Wednesday, February 26, 2020

Oh, To Be Wrong Again


As the story goes….two friends go to the racetrack. They are losing every race but notice that the couple in front of them are winning big. One friend suggests the other follow the couple, stay close behind and lay your money exactly where they put it. Ten minutes later he returns with two hot dogs a beer and a coke.

That’s me, the guy on the wrong line. I have a history of losing. If someone had followed me for the past sixty years and done exactly the opposite as far as buying and selling real estate, he’d be a very rich man today. It doesn’t get much better in politics.

At age fifteen in 1948 I knew everything, in absolute terms. Armed with stacks of leaflets I scampered from door to door, from floor to floor of apartment buildings, just ahead of the superintendent. This was Truth I was putting under each door like some sort of messianic zealot. I was convinced Henry Wallace and the Progressive Party had it right. Of course, they didn’t win a single state.

I voted for Eugene McCarthy rather Hubert Humphrey in 1968. Big mistake. In 1972 I was out there again ringing doorbells for George McGovern. He carried Massachusetts and lost the other 49.  

Never trust a political junkie. We know too much which is to say we know nothing. My calculus is based on the past which can be misleading in times of epochal change. Trump’s victory in 2016 and his takeover of the Republican Party signals an upheaval of the old two party agendas.

I look at the constituencies and see a greater number of moderates than either polarity suggests. The far right makes noise. The Bernie left is equally passionate but they would seem unelectable since their numbers are less than the sum of the 4-5 candidates in the center. I see no sign yet of any of them dropping out. Perhaps each is counting on a brokered convention determined by establishment Democrats. In the meantime Putin and Trump relish a Bernie Sanders candidacy just as I recall salivating over a Trump nomination. My most recent blunder.

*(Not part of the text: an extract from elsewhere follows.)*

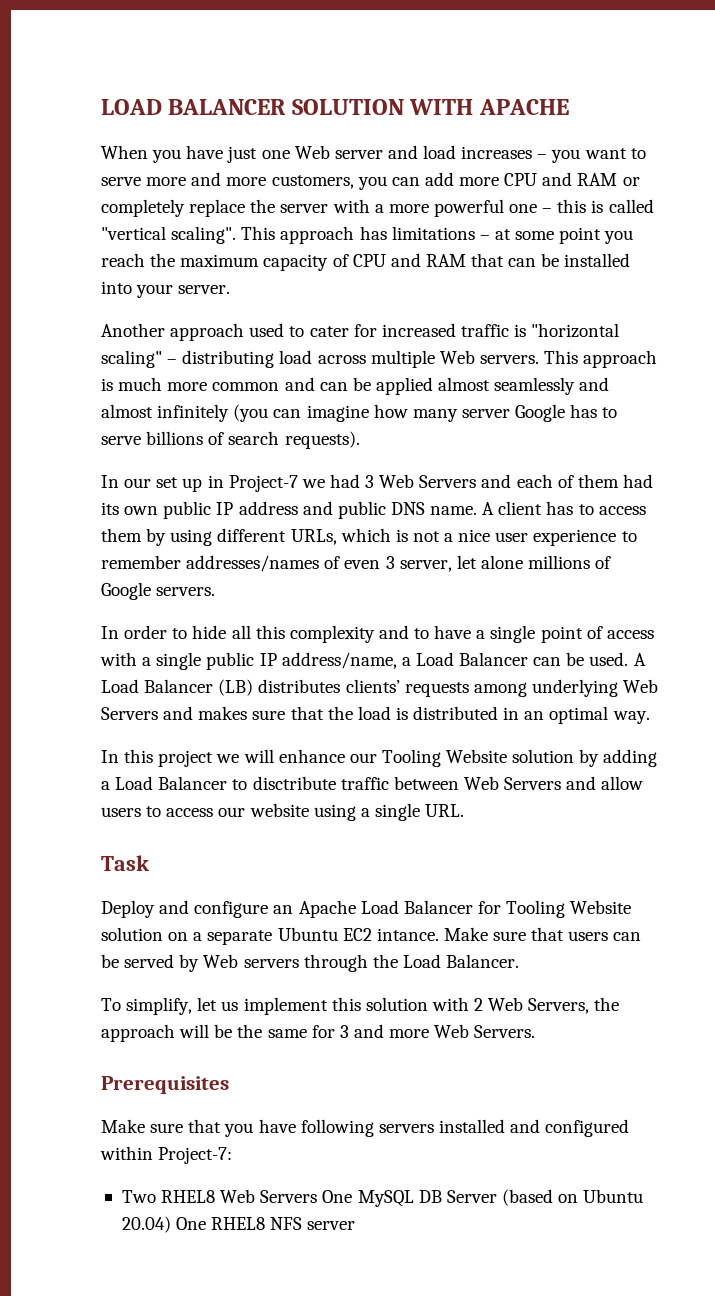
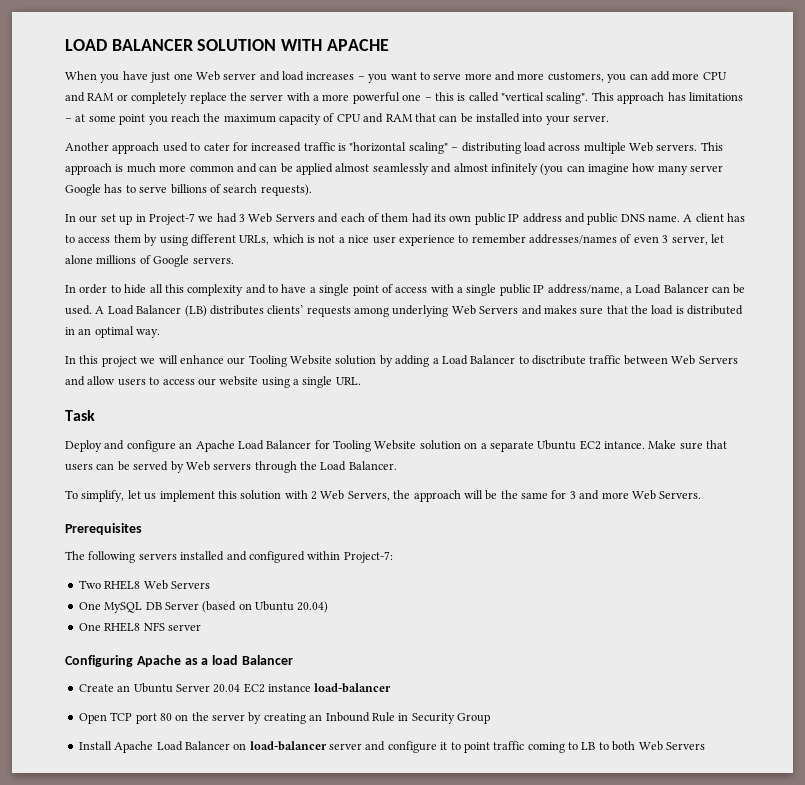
[101,1119,296,1137] Make sure that you have -> [65,551,85,560] The
(318, 1196) none -> (210, 585) //
(171, 1224) none -> (329, 607) //
(356, 1225) none -> [65,655,293,667] [78,683,392,693] [78,712,490,724] [78,741,705,753] // Configuring Apache as a load Balancer // Create an Ubuntu Server 20.04 EC2 instance load-balancer // Open TCP port 80 on the server by creating an Inbound Rule in Security Group // Install Apache Load Balancer on load-balancer server and configure it to point traffic coming to LB to both Web Servers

Maybe I’ve got it all wrong….again. Could it be that the Democratic Socialist will draw from that vast pool of disaffected voters who normally sit it out? Maybe it takes a rabid anti-Trump Populist to defeat the pseudo-Populist, Trump; not a reasonable, dispassionate Centrist but a firebrand, unashamed Socialist with a clear, hard-driving narrative and enough savvy to make space for the Never-Trumpers, traditional Democrats and Independents.

I still believe the overwhelming imperative is to oust Trump before he eviscerates our government with incompetent toadys, pardons everyone from John Wilkes Booth to Bernie Madoff and puts the planet at risk with his monarchical impulses. 

The prospect of a Bernie Sanders candidacy must be regarded seriously as our consensus nominee. The very idea goes beyond my vision and therefore might be another instance of  the new landscape which escapes my historical grasp.   

If Sanders goes into the July convention with a ten point spread over his nearest rival but less than a majority, I believe the Party will crown him the winner by acclamation. To do otherwise would be political suicide. I’m girding my loins for such an outcome. Maybe this time around Bernie can make the association between Socialism and Social Tea Biscuits and he’ll ride his horse into the Oval Office.